Source records Block Start

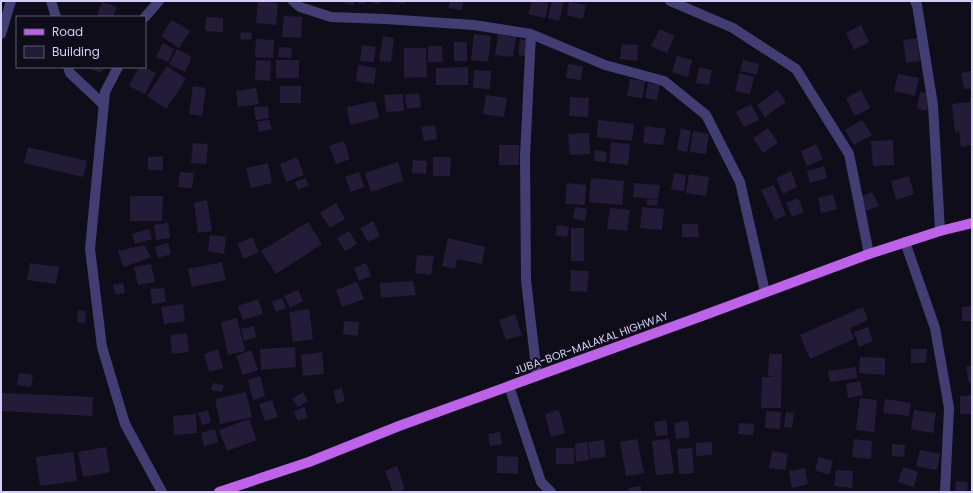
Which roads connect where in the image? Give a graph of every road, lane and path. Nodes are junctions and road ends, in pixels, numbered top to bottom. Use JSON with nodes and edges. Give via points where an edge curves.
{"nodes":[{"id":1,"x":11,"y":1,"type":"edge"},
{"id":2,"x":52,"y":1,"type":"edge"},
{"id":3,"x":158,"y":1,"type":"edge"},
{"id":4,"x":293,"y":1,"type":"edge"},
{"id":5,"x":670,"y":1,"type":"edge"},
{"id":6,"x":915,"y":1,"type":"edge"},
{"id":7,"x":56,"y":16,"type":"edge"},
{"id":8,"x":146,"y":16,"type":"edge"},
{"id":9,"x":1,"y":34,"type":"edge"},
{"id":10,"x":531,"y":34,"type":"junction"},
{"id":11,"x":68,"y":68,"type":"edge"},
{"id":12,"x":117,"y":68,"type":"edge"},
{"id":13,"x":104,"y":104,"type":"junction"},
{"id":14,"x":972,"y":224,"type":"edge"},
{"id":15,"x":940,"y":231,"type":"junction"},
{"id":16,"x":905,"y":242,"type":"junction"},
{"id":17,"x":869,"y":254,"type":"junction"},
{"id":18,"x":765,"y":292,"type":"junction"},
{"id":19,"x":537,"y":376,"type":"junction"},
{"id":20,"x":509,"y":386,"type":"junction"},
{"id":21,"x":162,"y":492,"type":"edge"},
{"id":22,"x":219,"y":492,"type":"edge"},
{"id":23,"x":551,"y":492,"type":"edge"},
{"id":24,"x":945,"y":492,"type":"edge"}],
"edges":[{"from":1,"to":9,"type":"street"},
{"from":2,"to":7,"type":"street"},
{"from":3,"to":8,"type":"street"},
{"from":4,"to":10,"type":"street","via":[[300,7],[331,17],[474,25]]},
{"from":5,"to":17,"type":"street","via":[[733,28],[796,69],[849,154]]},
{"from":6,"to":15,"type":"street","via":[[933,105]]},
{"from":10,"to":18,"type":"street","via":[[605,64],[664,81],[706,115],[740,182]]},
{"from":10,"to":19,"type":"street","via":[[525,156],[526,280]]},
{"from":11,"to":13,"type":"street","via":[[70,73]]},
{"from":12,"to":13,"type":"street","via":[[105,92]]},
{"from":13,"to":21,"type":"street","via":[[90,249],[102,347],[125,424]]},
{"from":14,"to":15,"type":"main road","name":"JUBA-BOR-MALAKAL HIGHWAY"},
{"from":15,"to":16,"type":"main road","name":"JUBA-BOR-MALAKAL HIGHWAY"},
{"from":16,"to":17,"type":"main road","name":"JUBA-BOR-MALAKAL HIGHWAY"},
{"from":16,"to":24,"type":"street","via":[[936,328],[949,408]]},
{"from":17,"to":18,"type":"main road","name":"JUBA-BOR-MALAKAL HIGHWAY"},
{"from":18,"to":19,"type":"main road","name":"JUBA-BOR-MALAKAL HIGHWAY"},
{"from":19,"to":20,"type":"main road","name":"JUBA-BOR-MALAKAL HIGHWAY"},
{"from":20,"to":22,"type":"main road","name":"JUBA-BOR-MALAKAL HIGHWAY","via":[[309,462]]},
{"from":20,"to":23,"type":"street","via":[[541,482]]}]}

Source records Block End

→ **Work instruction**:
When you reach a picture in the records above, pass over it and transcribe the rest exactly.

→ **Response to this task**:
Which roads connect where in the image? Give a graph of every road, lane and path. Nodes are junctions and road ends, in pixels, numbered top to bottom. Use JSON with nodes and edges. Give via points where an edge curves.
{"nodes":[{"id":1,"x":11,"y":1,"type":"edge"},
{"id":2,"x":52,"y":1,"type":"edge"},
{"id":3,"x":158,"y":1,"type":"edge"},
{"id":4,"x":293,"y":1,"type":"edge"},
{"id":5,"x":670,"y":1,"type":"edge"},
{"id":6,"x":915,"y":1,"type":"edge"},
{"id":7,"x":56,"y":16,"type":"edge"},
{"id":8,"x":146,"y":16,"type":"edge"},
{"id":9,"x":1,"y":34,"type":"edge"},
{"id":10,"x":531,"y":34,"type":"junction"},
{"id":11,"x":68,"y":68,"type":"edge"},
{"id":12,"x":117,"y":68,"type":"edge"},
{"id":13,"x":104,"y":104,"type":"junction"},
{"id":14,"x":972,"y":224,"type":"edge"},
{"id":15,"x":940,"y":231,"type":"junction"},
{"id":16,"x":905,"y":242,"type":"junction"},
{"id":17,"x":869,"y":254,"type":"junction"},
{"id":18,"x":765,"y":292,"type":"junction"},
{"id":19,"x":537,"y":376,"type":"junction"},
{"id":20,"x":509,"y":386,"type":"junction"},
{"id":21,"x":162,"y":492,"type":"edge"},
{"id":22,"x":219,"y":492,"type":"edge"},
{"id":23,"x":551,"y":492,"type":"edge"},
{"id":24,"x":945,"y":492,"type":"edge"}],
"edges":[{"from":1,"to":9,"type":"street"},
{"from":2,"to":7,"type":"street"},
{"from":3,"to":8,"type":"street"},
{"from":4,"to":10,"type":"street","via":[[300,7],[331,17],[474,25]]},
{"from":5,"to":17,"type":"street","via":[[733,28],[796,69],[849,154]]},
{"from":6,"to":15,"type":"street","via":[[933,105]]},
{"from":10,"to":18,"type":"street","via":[[605,64],[664,81],[706,115],[740,182]]},
{"from":10,"to":19,"type":"street","via":[[525,156],[526,280]]},
{"from":11,"to":13,"type":"street","via":[[70,73]]},
{"from":12,"to":13,"type":"street","via":[[105,92]]},
{"from":13,"to":21,"type":"street","via":[[90,249],[102,347],[125,424]]},
{"from":14,"to":15,"type":"main road","name":"JUBA-BOR-MALAKAL HIGHWAY"},
{"from":15,"to":16,"type":"main road","name":"JUBA-BOR-MALAKAL HIGHWAY"},
{"from":16,"to":17,"type":"main road","name":"JUBA-BOR-MALAKAL HIGHWAY"},
{"from":16,"to":24,"type":"street","via":[[936,328],[949,408]]},
{"from":17,"to":18,"type":"main road","name":"JUBA-BOR-MALAKAL HIGHWAY"},
{"from":18,"to":19,"type":"main road","name":"JUBA-BOR-MALAKAL HIGHWAY"},
{"from":19,"to":20,"type":"main road","name":"JUBA-BOR-MALAKAL HIGHWAY"},
{"from":20,"to":22,"type":"main road","name":"JUBA-BOR-MALAKAL HIGHWAY","via":[[309,462]]},
{"from":20,"to":23,"type":"street","via":[[541,482]]}]}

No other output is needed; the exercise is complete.